At the time, I had good reason to be searching for something in Trakl’s poems. On the day we discussed them in class, I had attended the funeral of my great-uncle, and the next day was the one-month anniversary of my uncle’s passing. While one was young and the other old, one a tragedy and one just “part of life,” neither one was (is) easy to deal with. End and finality is never easy to deal with. And besides, I could not force myself to feel that this was an end.

Trakl seems to be playing with this idea of the end not being an end, or more precisely, of everything actually being an end, so that end ceases to be an end because there is nothing that is not end, and to quote Professor McGonagall, Vanished objects go “Into nonbeing, which is to say, everything.” Does the dawn interrupt two separate nights? Does the night signal the end of the day? Trakl doesn’t seem to find an answer, but instead finds a state of mind in which to contemplate and live with this question: “sanftem Wahnsinn” or “weichem Wahnsinn” – gentle madness, soft madness. And that’s the term I’d use to describe the tone of Trakl’s poetry.

The circularity of Trakl’s poems means in some ways it’s difficult to find the punctum – Barthes’ idea of the point in the text which punctures you, the point through which you enter and understand the text.

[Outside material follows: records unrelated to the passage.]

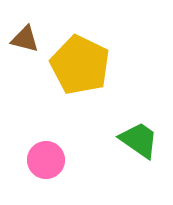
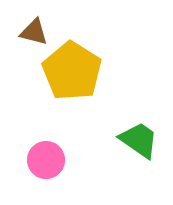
brown triangle: moved 9 px right, 7 px up
yellow pentagon: moved 8 px left, 6 px down; rotated 6 degrees clockwise
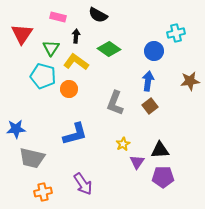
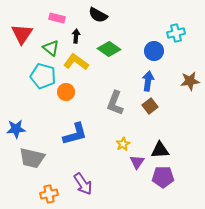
pink rectangle: moved 1 px left, 1 px down
green triangle: rotated 24 degrees counterclockwise
orange circle: moved 3 px left, 3 px down
orange cross: moved 6 px right, 2 px down
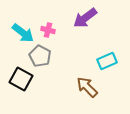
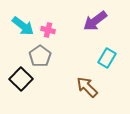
purple arrow: moved 10 px right, 3 px down
cyan arrow: moved 7 px up
gray pentagon: rotated 10 degrees clockwise
cyan rectangle: moved 3 px up; rotated 36 degrees counterclockwise
black square: rotated 15 degrees clockwise
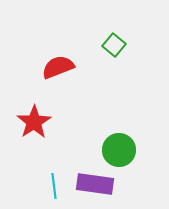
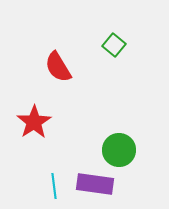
red semicircle: rotated 100 degrees counterclockwise
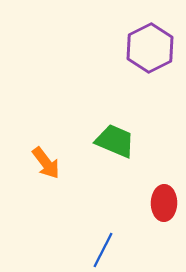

My list of possibilities includes death, glimmers, blue, soul, silence, madness… But I wonder if the quest for the punctum is futile, because what I see in these poems is an argument for a lack of “punctuation” as such. How can you put a period – a full stop – between one sentence and the next, one idea and the next, one state of being and the next, when you can barely begin to extricate one from the other?


The leaves fall down, autumnal days
Their colors flare and slowly fade
Bare trees above, their branches sway
As on the ground the leaves lie still

No motion from the leaves now still
Their days of dancing gone away
But when the wind blows through their ranks
They flutter though they have no life

And as they crumble into bits
Begin to disappear from sight
We watch their outlines smudge and fade
They dissipate into the air

It seems they’re gone and none remain
The shreds now tumble far and wide
They’ve spread across the atmosphere
Become as one with all that’s there

And yet the ground retains their stains
The outlines of the leaves still clear
Their colors all have gone but one
That one combining all the rest

The leaves are gone, they are no more
And yet we feel their presence there
Their essence left upon the ground
Where we can see the truth of leaves

We cannot hold these stains of leaves
Our hands can never feel their veins
What good are stains when crumbled bits
Are tumbling unseen through the air?